Os desequilíbrios financeiros, ou a desordem económica, têm como causa primordial o desrespeito pelos princípios básicos de racionalidade, tais como: só é possível distribuir aquilo que existe, e só é possível consumir aquilo que há. A ganância pelo voto tem levado muitos a prometerem o que não existe, prometeram o impossível para seduzir as massas e estas responderam com o seu voto de confiança, cegas pela cobiça. Uns e outros são responsáveis pelo descalabro, pela degradação, e pelo colapso eminente.
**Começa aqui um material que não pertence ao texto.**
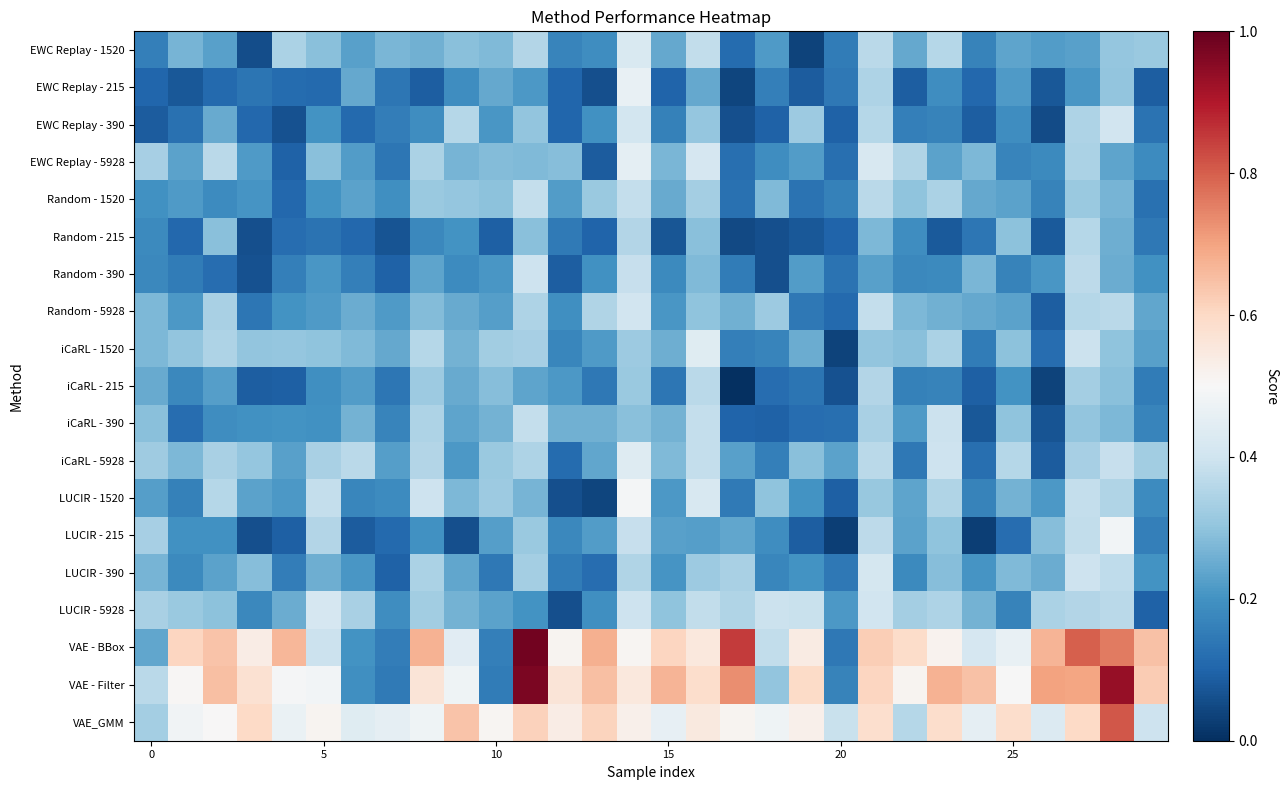

Which series has the largest total across all categories?

VAE - Filter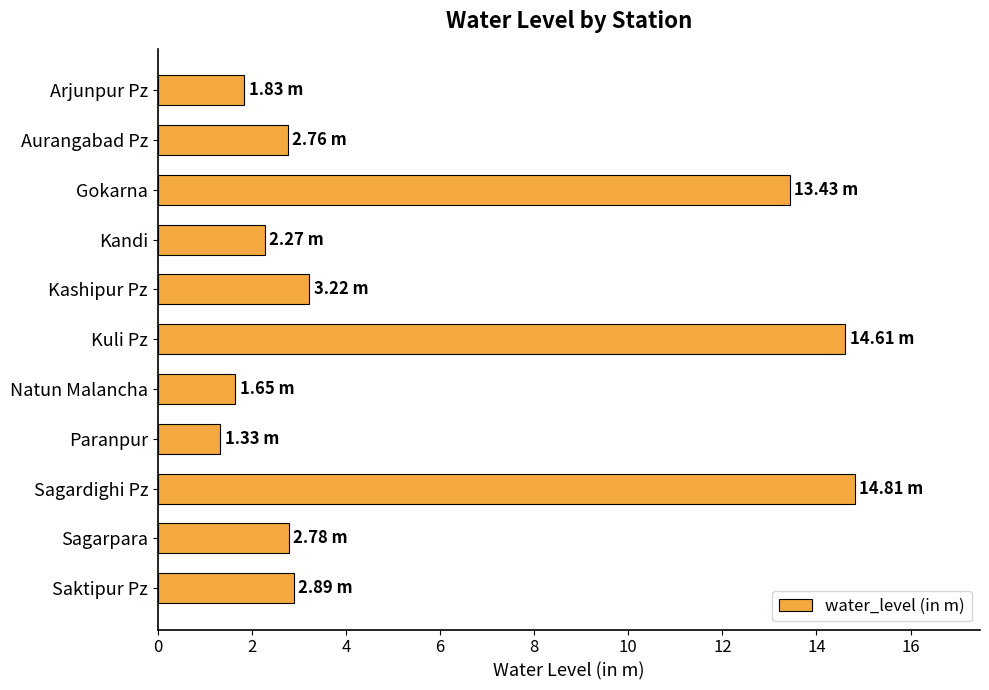

What is the sum of all values?

61.6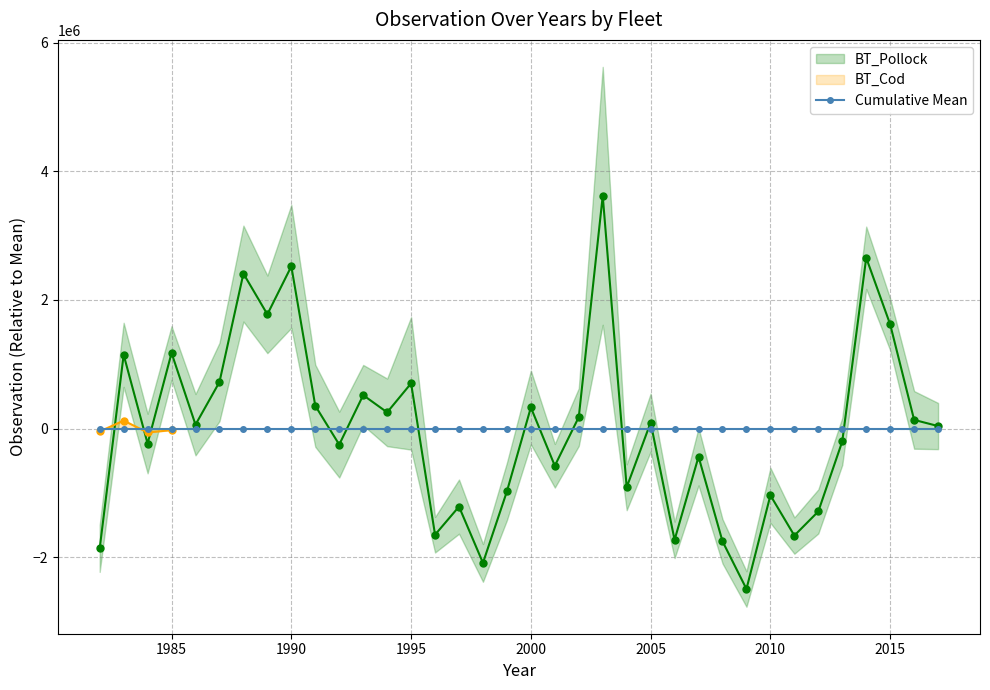

How many data points in BT_Cod are less than -22620?

3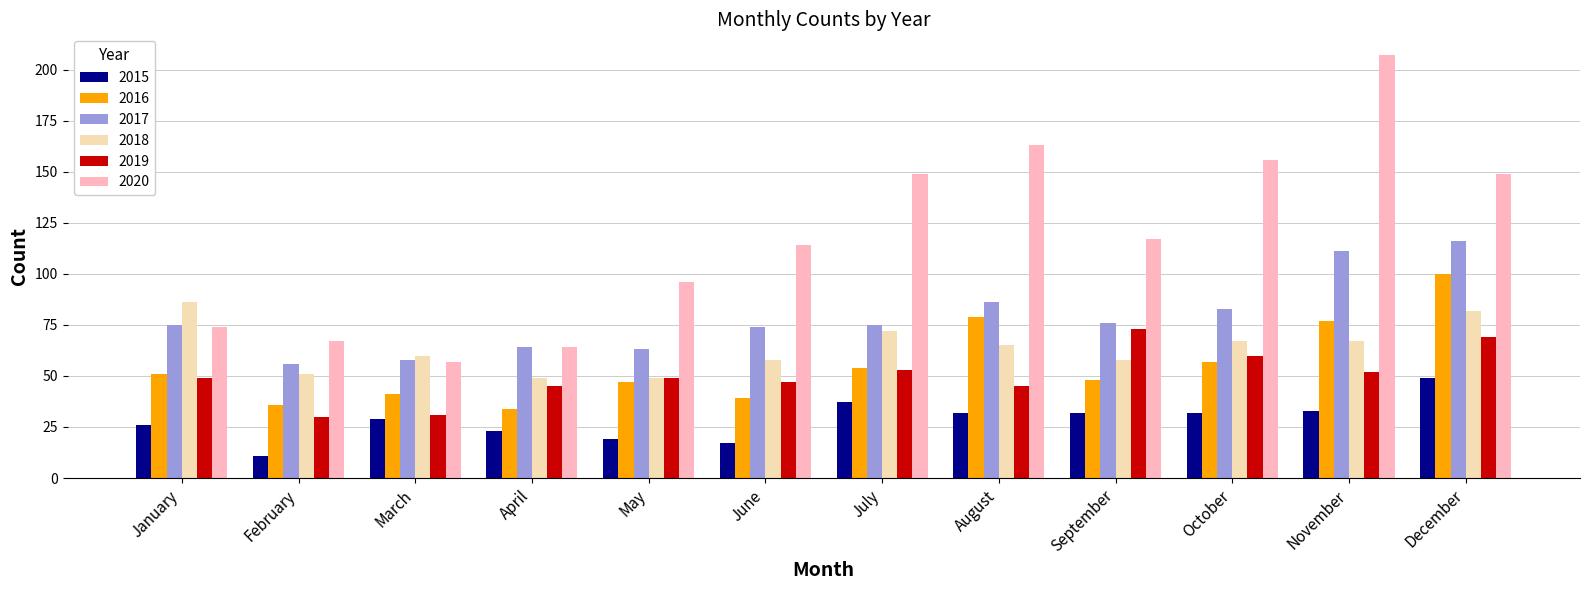

Which series changed the most between February and December?

2020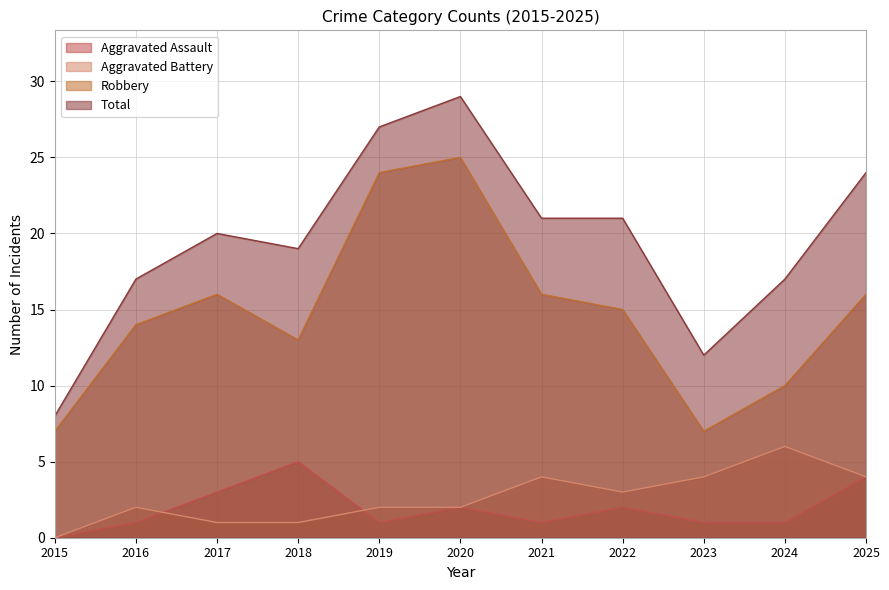

List the labels in order of Aggravated Assault value, largest first.

2018, 2025, 2017, 2020, 2022, 2016, 2019, 2021, 2023, 2024, 2015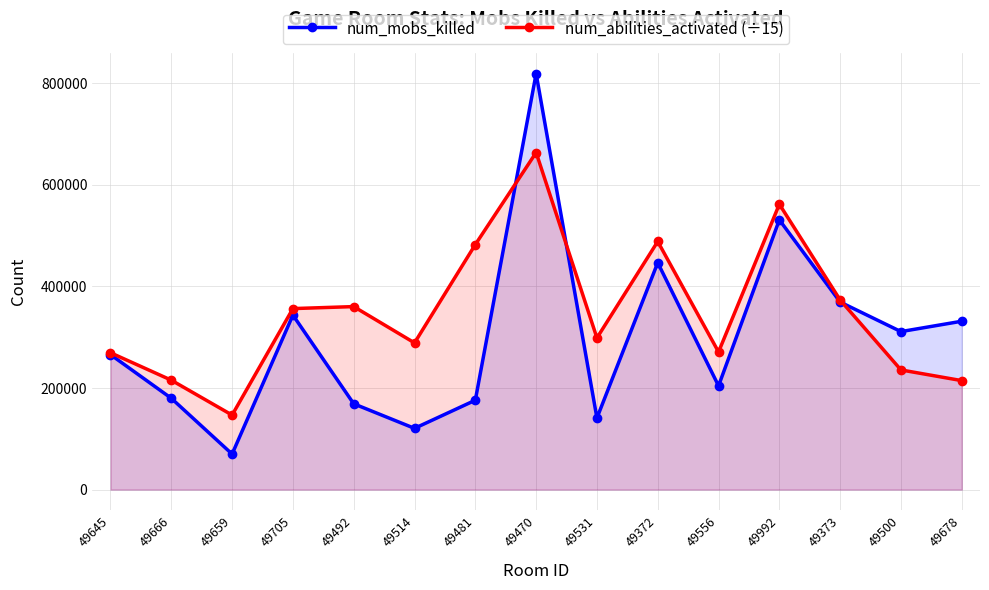

Which series changed the most between 49492 and 49514?

num_abilities_activated (÷15)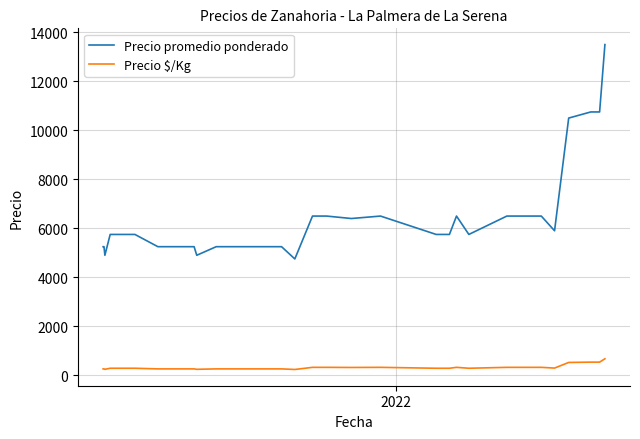

What is the difference between the maximum and minimum values in the Precio $/Kg series?

437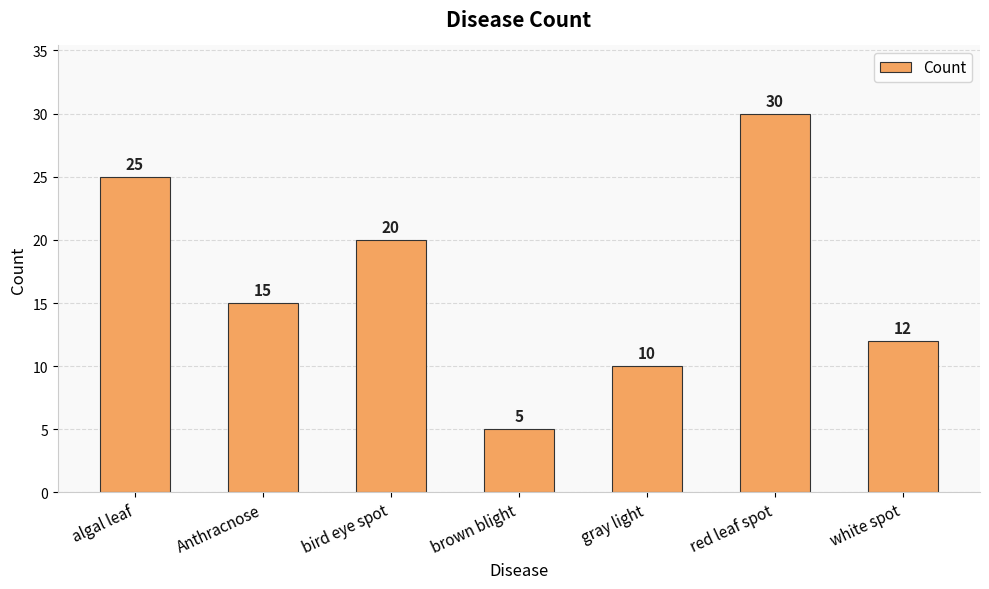

The chart shows a value of 7 at brown blight. True or false?

False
A fuga à realidade da vida devido à ascensão da “imaginação ao poder” não poderia dar bons frutos e a ideia de que os mais imbecis são quem mais ordena também não ajudou. Obviamente, a subversão provoca nos mais capazes uma revolta tão grande que estes perdem a vontade de produzir o que quer que seja ficando as comunidades privadas da acção benéfica dos cidadãos mais valiosos. Assim, as massas estão entregues a si próprias e aos pérfidos globalizadores, que tradicionalmente desprezam as pátrias e combatem as nações soberanas (exemplo de antinacionalismo), há décadas controlando as suas mentes, pois detêm poder absoluto sobre todos os meios de comunicação.
O consumismo absurdo é o cancro que nos mata, mas explicar isso às massas sequiosas e permanentemente insatisfeitas não é trabalho fácil, aprenderam a viver chafurdando no materialismo. Todos os homens sensatos sabem que aquilo que dá a felicidade não é palpável, não pertence ao mundo material.
As massas estão engolfadas numa armadilha tenebrosa, é como um nó que quanto mais se puxa mais aperta, quanto mais exigem e mais direitos e garantias pensam que possuem mais escravizadas e mais destruídas serão.